In the entries below, find the line with "活を成功させるには？開運のキーワ" and the line with "cho chung cư". Return those two lines and all lines between them, exactly.

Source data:

■ ■ ■ ■

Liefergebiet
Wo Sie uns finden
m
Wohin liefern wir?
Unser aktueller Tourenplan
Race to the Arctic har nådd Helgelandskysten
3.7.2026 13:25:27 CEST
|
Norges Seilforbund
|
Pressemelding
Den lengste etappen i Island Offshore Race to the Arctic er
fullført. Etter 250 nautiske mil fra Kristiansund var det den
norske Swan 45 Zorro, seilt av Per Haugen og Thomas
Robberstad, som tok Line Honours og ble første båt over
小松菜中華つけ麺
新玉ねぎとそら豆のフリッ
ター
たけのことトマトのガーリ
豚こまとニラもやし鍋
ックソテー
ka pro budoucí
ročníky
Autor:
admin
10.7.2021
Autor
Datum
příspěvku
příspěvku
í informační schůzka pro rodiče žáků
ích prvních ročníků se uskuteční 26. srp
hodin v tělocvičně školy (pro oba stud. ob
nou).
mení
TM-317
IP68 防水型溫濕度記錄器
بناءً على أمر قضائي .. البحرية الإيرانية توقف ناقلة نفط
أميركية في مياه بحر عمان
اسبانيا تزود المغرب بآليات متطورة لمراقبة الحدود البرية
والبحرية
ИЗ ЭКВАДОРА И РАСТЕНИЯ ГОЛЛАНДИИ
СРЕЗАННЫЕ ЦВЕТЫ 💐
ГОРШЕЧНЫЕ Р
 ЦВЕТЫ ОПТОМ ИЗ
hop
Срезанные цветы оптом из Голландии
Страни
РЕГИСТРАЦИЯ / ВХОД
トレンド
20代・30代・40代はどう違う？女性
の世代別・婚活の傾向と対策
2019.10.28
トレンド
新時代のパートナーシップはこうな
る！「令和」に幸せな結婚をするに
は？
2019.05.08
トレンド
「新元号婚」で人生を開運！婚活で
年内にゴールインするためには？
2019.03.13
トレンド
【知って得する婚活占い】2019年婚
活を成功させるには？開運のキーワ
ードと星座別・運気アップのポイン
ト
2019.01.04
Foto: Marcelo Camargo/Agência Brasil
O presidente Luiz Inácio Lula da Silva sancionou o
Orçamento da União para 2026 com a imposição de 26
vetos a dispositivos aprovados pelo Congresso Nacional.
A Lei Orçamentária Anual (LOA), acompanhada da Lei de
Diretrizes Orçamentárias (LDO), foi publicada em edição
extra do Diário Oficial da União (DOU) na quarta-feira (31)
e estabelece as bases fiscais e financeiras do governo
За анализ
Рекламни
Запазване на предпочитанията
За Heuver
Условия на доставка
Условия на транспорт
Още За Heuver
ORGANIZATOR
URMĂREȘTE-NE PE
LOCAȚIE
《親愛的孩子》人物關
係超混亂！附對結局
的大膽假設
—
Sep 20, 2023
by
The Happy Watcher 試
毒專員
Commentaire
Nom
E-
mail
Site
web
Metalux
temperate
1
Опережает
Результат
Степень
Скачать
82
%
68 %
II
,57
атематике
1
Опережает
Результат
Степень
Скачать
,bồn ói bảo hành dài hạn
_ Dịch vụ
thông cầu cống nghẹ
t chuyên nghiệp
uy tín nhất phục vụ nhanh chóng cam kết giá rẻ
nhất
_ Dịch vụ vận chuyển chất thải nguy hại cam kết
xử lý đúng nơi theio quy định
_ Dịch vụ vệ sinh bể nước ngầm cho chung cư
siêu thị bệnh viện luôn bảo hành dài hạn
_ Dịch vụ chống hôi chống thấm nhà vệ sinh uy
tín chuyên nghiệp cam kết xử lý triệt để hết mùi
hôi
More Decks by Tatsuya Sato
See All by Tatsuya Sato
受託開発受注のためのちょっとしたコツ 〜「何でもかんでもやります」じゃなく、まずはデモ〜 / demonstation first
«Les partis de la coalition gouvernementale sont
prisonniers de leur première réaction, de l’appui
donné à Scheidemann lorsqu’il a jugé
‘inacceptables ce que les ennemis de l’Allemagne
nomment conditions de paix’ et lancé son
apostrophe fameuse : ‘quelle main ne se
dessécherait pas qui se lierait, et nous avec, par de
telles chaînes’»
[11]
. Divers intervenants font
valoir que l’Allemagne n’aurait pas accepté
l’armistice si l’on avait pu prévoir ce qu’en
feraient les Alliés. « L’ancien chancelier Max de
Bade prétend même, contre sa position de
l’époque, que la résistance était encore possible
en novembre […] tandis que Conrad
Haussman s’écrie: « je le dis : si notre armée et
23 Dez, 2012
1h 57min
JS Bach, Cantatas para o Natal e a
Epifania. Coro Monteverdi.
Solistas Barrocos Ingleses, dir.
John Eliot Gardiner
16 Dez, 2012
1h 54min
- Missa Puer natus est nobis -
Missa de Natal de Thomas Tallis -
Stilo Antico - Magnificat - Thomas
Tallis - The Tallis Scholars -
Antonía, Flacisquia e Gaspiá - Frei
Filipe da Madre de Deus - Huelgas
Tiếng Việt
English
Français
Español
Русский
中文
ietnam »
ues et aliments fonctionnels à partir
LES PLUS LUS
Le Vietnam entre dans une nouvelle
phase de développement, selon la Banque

■ ■ ■ ■

Task output:
活を成功させるには？開運のキーワ
ードと星座別・運気アップのポイン
ト
2019.01.04
Foto: Marcelo Camargo/Agência Brasil
O presidente Luiz Inácio Lula da Silva sancionou o
Orçamento da União para 2026 com a imposição de 26
vetos a dispositivos aprovados pelo Congresso Nacional.
A Lei Orçamentária Anual (LOA), acompanhada da Lei de
Diretrizes Orçamentárias (LDO), foi publicada em edição
extra do Diário Oficial da União (DOU) na quarta-feira (31)
e estabelece as bases fiscais e financeiras do governo
За анализ
Рекламни
Запазване на предпочитанията
За Heuver
Условия на доставка
Условия на транспорт
Още За Heuver
ORGANIZATOR
URMĂREȘTE-NE PE
LOCAȚIE
《親愛的孩子》人物關
係超混亂！附對結局
的大膽假設
—
Sep 20, 2023
by
The Happy Watcher 試
毒專員
Commentaire
Nom
E-
mail
Site
web
Metalux
temperate
1
Опережает
Результат
Степень
Скачать
82
%
68 %
II
,57
атематике
1
Опережает
Результат
Степень
Скачать
,bồn ói bảo hành dài hạn
_ Dịch vụ
thông cầu cống nghẹ
t chuyên nghiệp
uy tín nhất phục vụ nhanh chóng cam kết giá rẻ
nhất
_ Dịch vụ vận chuyển chất thải nguy hại cam kết
xử lý đúng nơi theio quy định
_ Dịch vụ vệ sinh bể nước ngầm cho chung cư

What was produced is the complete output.